We think more about food, know more about food, care more about food than we did twenty or thirty years ago. Food has become both an upscale fetish (those menus that overinform you about what farm your heirloom ham or parsnips came from) and a poor people’s radical agenda, a transformation of the most intimate everyday practices that cuts across class—though it has yet to include all of us. In 1969, the Black Panthers ran breakfast programs to feed hungry inner-city children, and those children—or rather the children and grandchildren of those children—are still hungry, and the inner city is still a food desert: a place where access to decent food, or even to food, is not a given. But farming has come to the ’hood. And everywhere else.

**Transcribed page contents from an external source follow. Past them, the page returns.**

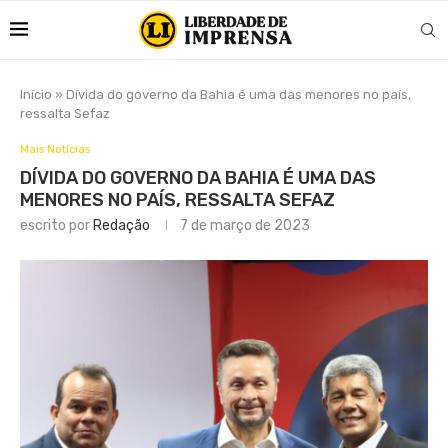
Início
»
Dívida do governo da Bahia é uma das menores no país,
ressalta Sefaz
Mais Notícias
DÍVIDA DO GOVERNO DA BAHIA É UMA DAS
MENORES NO PAÍS, RESSALTA SEFAZ
escrito por
Redação
7 de março de 2023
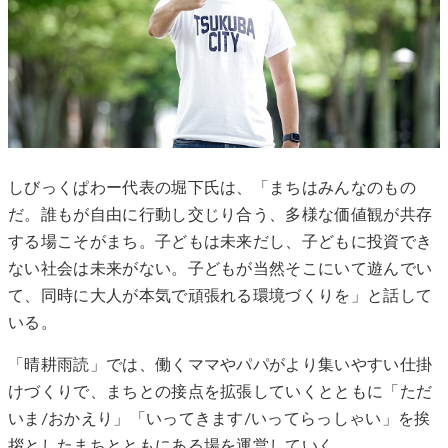
しびっくぱわー代表の堀下氏は、「まちはみんなのもの
だ。誰もが自由に行動し交じり合う、多様な価値観が共存
する場こそがまち。子どもは未来だし、子どもに投資でき
ない社会は未来がない。子どもが当然そこにいて遊んでい
て、同時に大人が本気で頑張れる環境づくりを」と話して
いる。
「晴耕雨読」では、働くママやパパがより集いやすい仕掛
けづくりで、まちとの接点を拡張していくとともに「ただ
いま/おかえり」「いってきます/いってらっしゃい」を挨
拶としたまちとともにある場を運営していく。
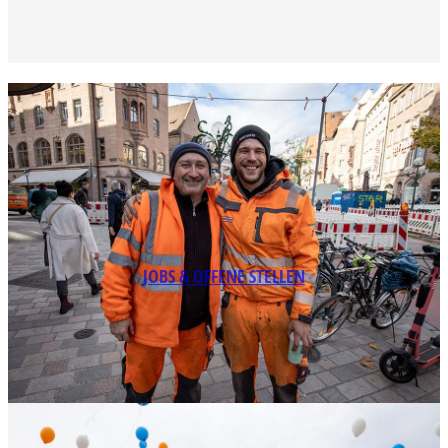
JOBS & OFFENE STELLEN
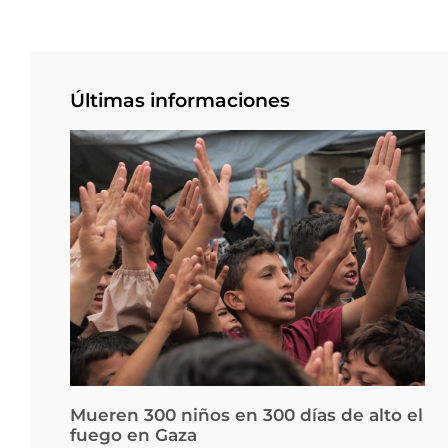
Últimas informaciones
Mueren 300 niños en 300 días de alto el
fuego en Gaza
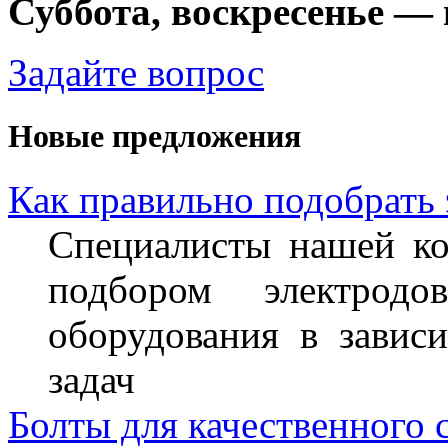
Суббота, воскресенье —
Задайте вопрос
Новые предложения
Как правильно подобрать
Специалисты нашей ко
подбором электрод
оборудования в завис
задач
Болты для качественного 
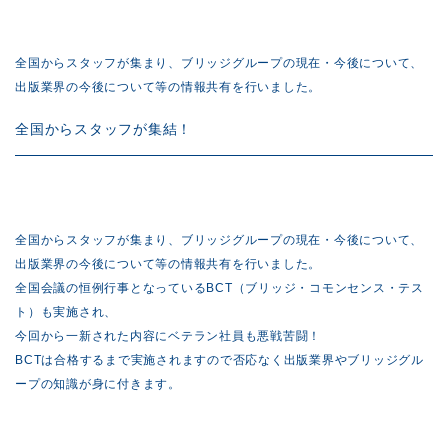
全国からスタッフが集まり、ブリッジグループの現在・今後について、
出版業界の今後について等の情報共有を行いました。
全国からスタッフが集結！
全国からスタッフが集まり、ブリッジグループの現在・今後について、
出版業界の今後について等の情報共有を行いました。
全国会議の恒例行事となっているBCT（ブリッジ・コモンセンス・テス
ト）も実施され、
今回から一新された内容にベテラン社員も悪戦苦闘！
BCTは合格するまで実施されますので否応なく出版業界やブリッジグル
ープの知識が身に付きます。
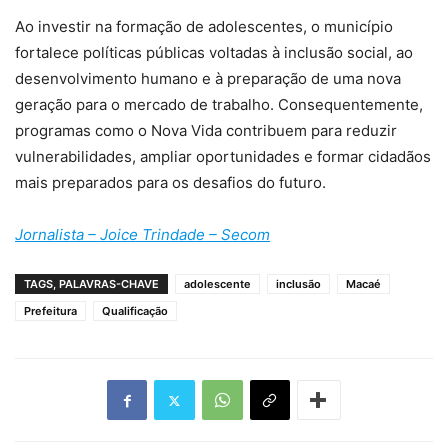
Ao investir na formação de adolescentes, o município
fortalece políticas públicas voltadas à inclusão social, ao
desenvolvimento humano e à preparação de uma nova
geração para o mercado de trabalho. Consequentemente,
programas como o Nova Vida contribuem para reduzir
vulnerabilidades, ampliar oportunidades e formar cidadãos
mais preparados para os desafios do futuro.
Jornalista – Joice Trindade – Secom
TAGS, PALAVRAS-CHAVE
adolescente
inclusão
Macaé
Prefeitura
Qualificação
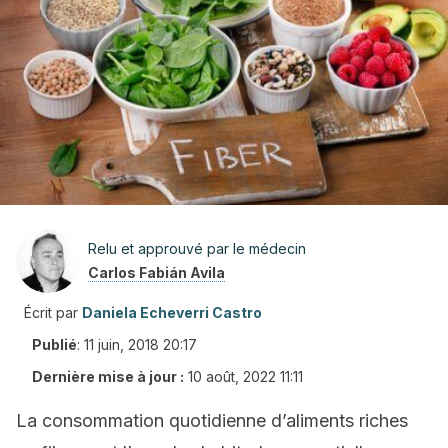
Relu et approuvé par le médecin
Carlos Fabián Avila
Écrit par
Daniela Echeverri Castro
Publié
:
11 juin, 2018 20:17
Dernière mise à jour :
10 août, 2022 11:11
La consommation quotidienne d’aliments riches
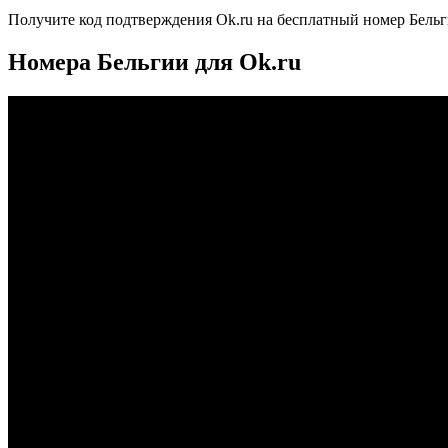
Получите код подтверждения
Ok.ru
на бесплатный номер
Бель
Номера Бельгии для Ok.ru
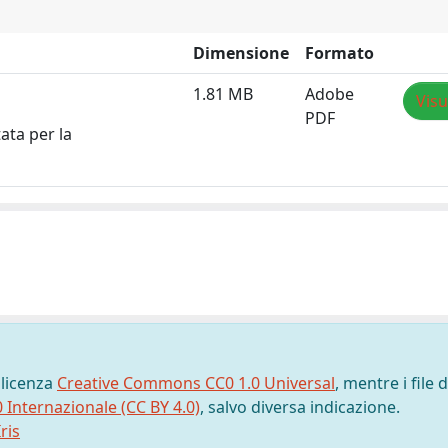
Dimensione
Formato
1.81 MB
Adobe
Visu
PDF
ata per la
 licenza
Creative Commons CC0 1.0 Universal
, mentre i file d
0 Internazionale (CC BY 4.0)
, salvo diversa indicazione.
ris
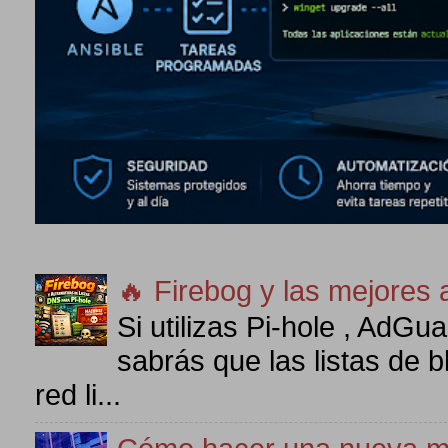
🔥 Firebog y las mejores 
Si utilizas Pi-hole , AdG
sabrás que las listas de 
red li...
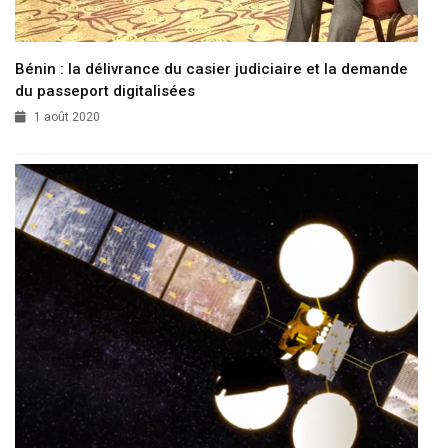
Bénin : la délivrance du casier judiciaire et la demande
du passeport digitalisées
1 août 2020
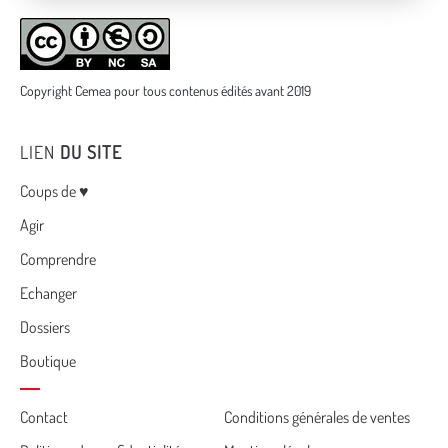
Copyright Cemea pour tous contenus édités avant 2019
LIEN
DU SITE
Menu
Coups de ♥
Agir
Comprendre
Echanger
Dossiers
Boutique
Cemea
Contact
Conditions générales de ventes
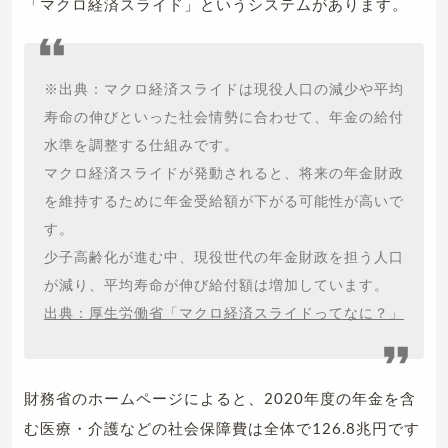
「マクロ経済スライド」というシステムがあります。
※出典：マクロ経済スライドは現役人口の減少や平均
寿命の伸びといった社会情勢に合わせて、年金の給付
水準を調整する仕組みです。
マクロ経済スライドが発動されると、将来の年金財政
を維持するために年金受給額が下がる可能性が高いで
す。
少子高齢化が進む中、現役世代の年金財政を担う人口
が減り、平均寿命が伸び給付額は増加しています。
出典：厚生労働省「マクロ経済スライドってなに？」
財務省のホームページによると、2020年度の年金を含
む医療・介護などの社会保障費は全体で126.8兆円です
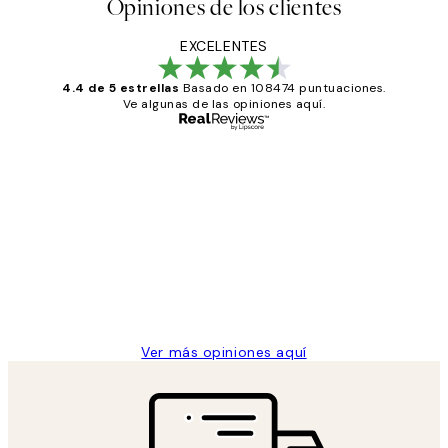
Opiniones de los clientes
EXCELENTES
4.4 de 5 estrellas
Basado en 108474 puntuaciones.
Ve algunas de las opiniones aquí.
Comprador verificado
Opiniones
de
He comprado más de una vez en
los
Desenio, ha ido siempre muy bien!
clientes
9 jun
Concepció C
Ver más opiniones aquí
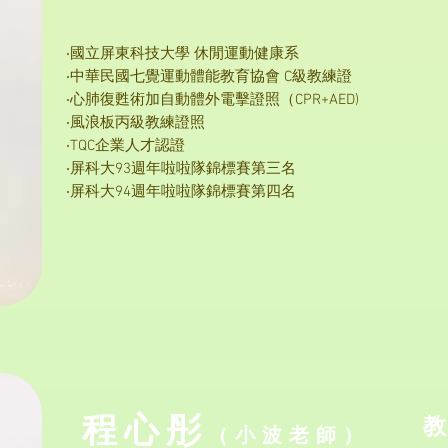
‧國立屏東科技大學 休閒運動健康系
‧中華民國七覺運動體能教育協會 C級教練證
‧心肺復甦術加自動體外電擊證照（CPR+AED)
‧風浪板丙級教練證照
‧TQC企業人才認證
‧屏科大93週年啦啦隊錦標賽第三名
‧屏科大94週年啦啦隊錦標賽第四名
​程心彤
​
（小波
老
師）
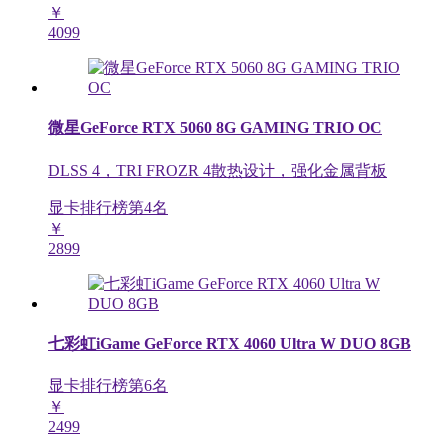
￥
4099
微星GeForce RTX 5060 8G GAMING TRIO OC
DLSS 4，TRI FROZR 4散热设计，强化金属背板
显卡排行榜第
4
名
￥
2899
七彩虹iGame GeForce RTX 4060 Ultra W DUO 8GB
显卡排行榜第
6
名
￥
2499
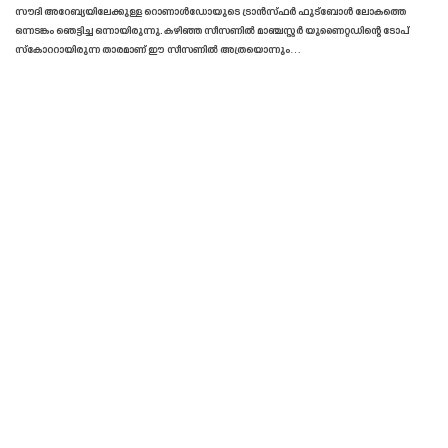
സൗദി അറേബ്യയിലേക്കുള്ള റൊണാൾഡോയുടെ ട്രാൻസ്‌ഫർ ഫുട്ബോൾ ലോകത്തെ
ഒന്നടങ്കം ഞെട്ടിച്ച ഒന്നായിരുന്നു. കഴിഞ്ഞ സീസണിൽ മാഞ്ചസ്റ്റർ യുണൈറ്റഡിന്റെ ടോപ്
സ്കോററായിരുന്ന താരമാണ് ഈ സീസണിൽ അത്രയൊന്നും
…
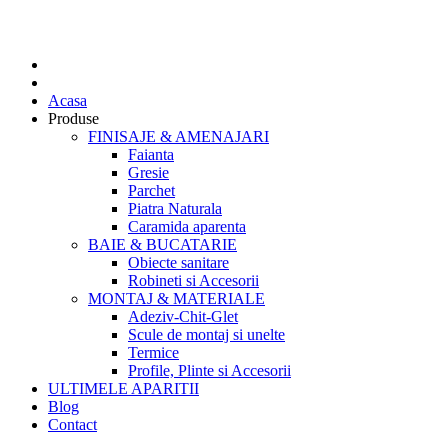
Acasa
Produse
FINISAJE & AMENAJARI
Faianta
Gresie
Parchet
Piatra Naturala
Caramida aparenta
BAIE & BUCATARIE
Obiecte sanitare
Robineti si Accesorii
MONTAJ & MATERIALE
Adeziv-Chit-Glet
Scule de montaj si unelte
Termice
Profile, Plinte si Accesorii
ULTIMELE APARITII
Blog
Contact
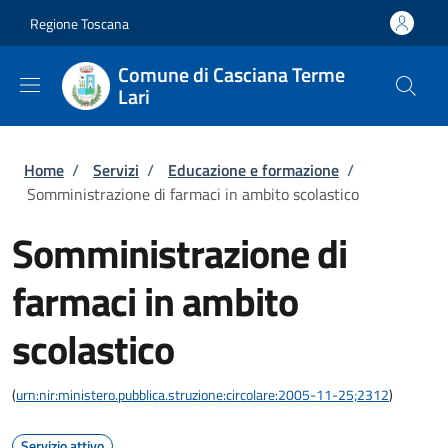
Salta al contenuto principale
Skip to footer content
Regione Toscana
Comune di Casciana Terme
Lari
Briciole di pane
Home
/
Servizi
/
Educazione e formazione
/
Somministrazione di farmaci in ambito scolastico
Somministrazione di
farmaci in ambito
scolastico
(
urn:nir:ministero.pubblica.struzione:circolare:2005-11-25;2312
)
Servizio attivo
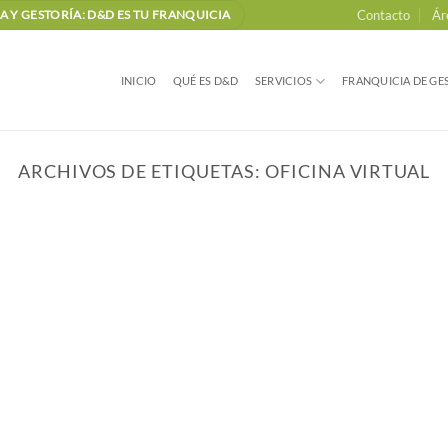
Contacto
Ár
 Y GESTORÍA: D&D ES TU FRANQUICIA
INICIO
QUÉ ES D&D
SERVICIOS
FRANQUICIA DE GES
ARCHIVOS DE ETIQUETAS:
OFICINA VIRTUAL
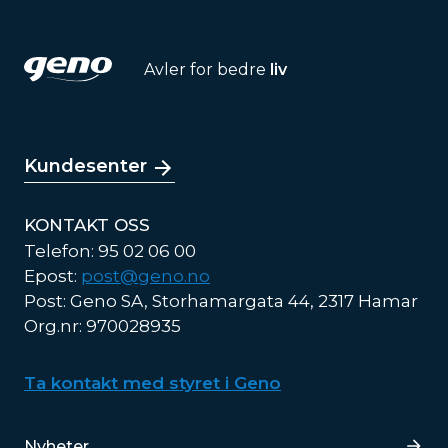
Avler for bedre
liv
Kundesenter
KONTAKT OSS
Telefon: 95 02 06 00
Epost:
post@geno.no
Post: Geno SA, Storhamargata 44, 2317 Hamar
Org.nr: 970028935
Ta kontakt med styret i Geno
Lenker
Nyheter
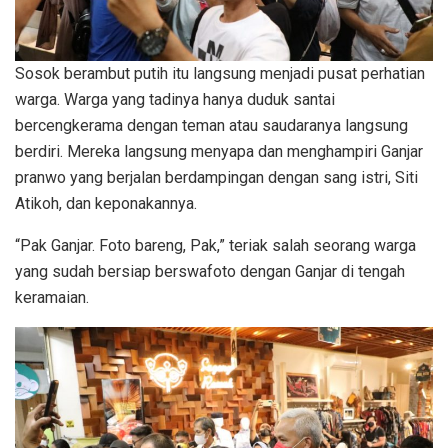
Sosok berambut putih itu langsung menjadi pusat perhatian
warga. Warga yang tadinya hanya duduk santai
bercengkerama dengan teman atau saudaranya langsung
berdiri. Mereka langsung menyapa dan menghampiri Ganjar
pranwo yang berjalan berdampingan dengan sang istri, Siti
Atikoh, dan keponakannya.
“Pak Ganjar. Foto bareng, Pak,” teriak salah seorang warga
yang sudah bersiap berswafoto dengan Ganjar di tengah
keramaian.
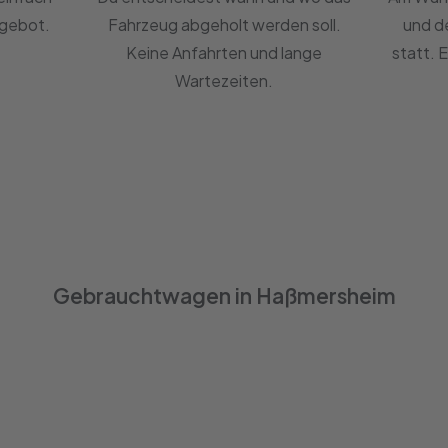
ngebot.
Fahrzeug abgeholt werden soll.
und d
Keine Anfahrten und lange
statt. 
Wartezeiten.
Gebrauchtwagen in Haßmersheim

Food is now a means by which a lot of people think about economics, scale, justice, pleasure, embodiment, work, health, the future. Gardens can be the territory for staking out the possibility of a better and different way of living, working, eating, and relating to the world, though by gardens we nowadays mostly mean food-producing gardens, gardens that verge on farms, or small farms that verge on gardens. Projects like Fritz Haeg’s Edible Estates anti-lawn campaign and Michelle Obama’s breaking ground for an organic vegetable garden on the White House lawn a couple of years ago make it clear a movement is under way. You can tell that it matters, because the Obama organic garden prompted the executive director of the Mid America CropLife Association to write to its members, “The thought of it being organic made Janet Braun, CropLife Ambassador Coordinator and I shudder. As a result, we sent a letter encouraging them to consider using crop protection products.”